The influence of hormone therapies on type I and II endometrial cancer: A nationwide cohort study

• Published in: International journal of cancer Vol. 138; no. 6; pp. 1506 - 1515
• Main Authors: Mørch, Lina S., Kjær, Susanne K., Keiding, Niels, Løkkegaard, Ellen, Lidegaard, Øjvind
• Format: Journal Article
• Language: English
• Published: United States Wiley Subscription Services, Inc 15.03.2016
• Subjects: Aged; Cancer; Cohort Studies; Denmark - epidemiology; Endometrial cancer; Endometrial Neoplasms - epidemiology; Endometrial Neoplasms - etiology; Estrogens; Female; Hormone replacement therapy; Hormone Replacement Therapy - adverse effects; hormone therapy; Humans; Incidence; Medical research; Menopause; Middle Aged; Odds Ratio; Population Surveillance; Registries; Risk Factors; Time Factors; types of endometrial cancer; types of hormone replacement therapy; Denmark; endometrial cancer; types of hormone replacement therapy; types of endometrial cancer; hormone therapy
• ISSN: 0020-7136; 1097-0215
• DOI: 10.1002/ijc.29878

The influence of hormone therapy (HT) on risk for endometrial cancer is still casting which type of HT the clinicians recommend. It is unrevealed if HT has a differential influence on Type I versus Type II endometrial tumors, and little is known about the influence of, e.g., different routes of administration and about the influence of tibolone. We followed all Danish women aged 50–79 years without previous cancer or hysterectomy (n = 914,595) during 1995–2009. From the National Prescription Register, we computed HT exposures as time‐dependent covariates. Incident endometrial cancers (n = 6,202) were identified from the National Cancer Registry: 4,972 Type I tumors and 500 Type II tumors. Incidence rate ratios (RRs) and 95% confidence intervals (Cls) were estimated by Poisson regression. Compared with women never on HT, the RR of endometrial cancer was increased with conjugated estrogen: 4.27 (1.92–9.52), nonconjugated estrogen: 2.00 (1.87–2.13), long cycle combined therapy: 2.89 (2.27–3.67), cyclic combined therapy: 2.06 (1.88–2.27), tibolone 3.56 (2.94–4.32), transdermal estrogen: 2.77 (2.12–3.62) and vaginal estrogen: 1.96 (1.77–2.17), but not with continuous combined therapy: 1.02 (0.87–1.20). In contrast, the risk of Type II tumors appeared decreased with continuous combined therapy: 0.45 (0.20–1.01), and estrogen therapy implied a nonsignificantly altered risk of 1.43 (0.85–2.41). Our findings support that continuous combined therapy is risk free for Type I tumors, while all other hormone therapies increase risk. In contrast, Type II endometrial cancer was less convincingly associated with hormone use, and continuous combined therapy appeared to decrease the risk. What's new? Type I endometrial cancer is driven by hormone‐dependent mechanisms, which are sensitive to estrogen therapy.
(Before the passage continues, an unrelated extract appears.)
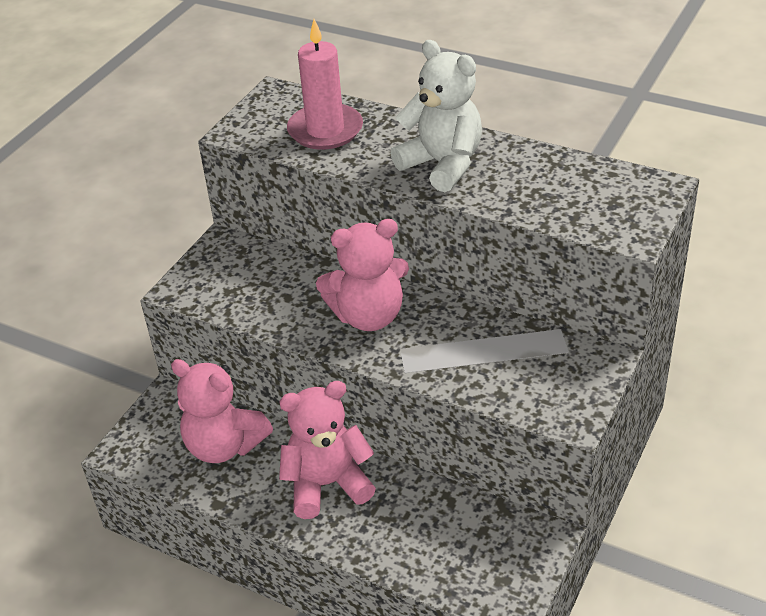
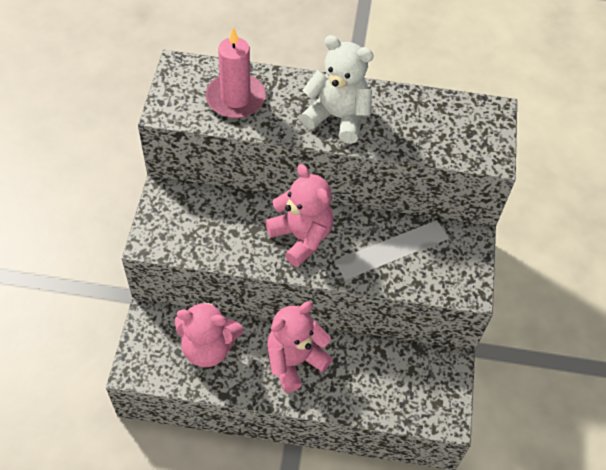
camera: 25 degrees left, 15 degrees up
(368, 316) = (301, 237): pink teddy bear -> pink teddy bear turned 90 degrees counterclockwise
Type II disease, on the other hand, is known to be less hormone‐dependent, though the degree to which hormones influence type II tumor risk remains unclear. In this nationwide cohort study, estrogen therapy was found to have little impact on risk of type II endometrial cancer, while continuous combined estrogen‐progestin therapy was associated with an apparent decline in risk. By contrast, all hormone therapies, with the exception of continuous combined therapy, raised the risk of type I tumors.